## [Assigned task]
An exact restatement of the entire listing is needed, excluding all images.

►

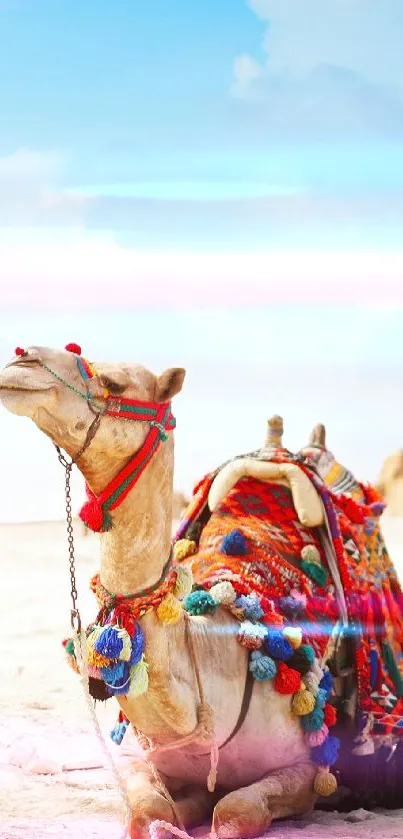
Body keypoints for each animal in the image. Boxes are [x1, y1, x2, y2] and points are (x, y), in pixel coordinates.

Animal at [0, 344, 403, 836]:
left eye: (114, 383)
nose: (22, 360)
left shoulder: (308, 770)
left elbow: (234, 809)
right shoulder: (143, 759)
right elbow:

◄

## [Task response]
Body keypoints for each animal in the image. Boxes are [x1, y1, x2, y2] and points are (x, y), in pixel coordinates.

Animal at [0, 344, 403, 836]:
left eye: (114, 383)
nose: (22, 360)
left shoulder: (308, 770)
left elbow: (234, 809)
right shoulder: (143, 759)
right elbow:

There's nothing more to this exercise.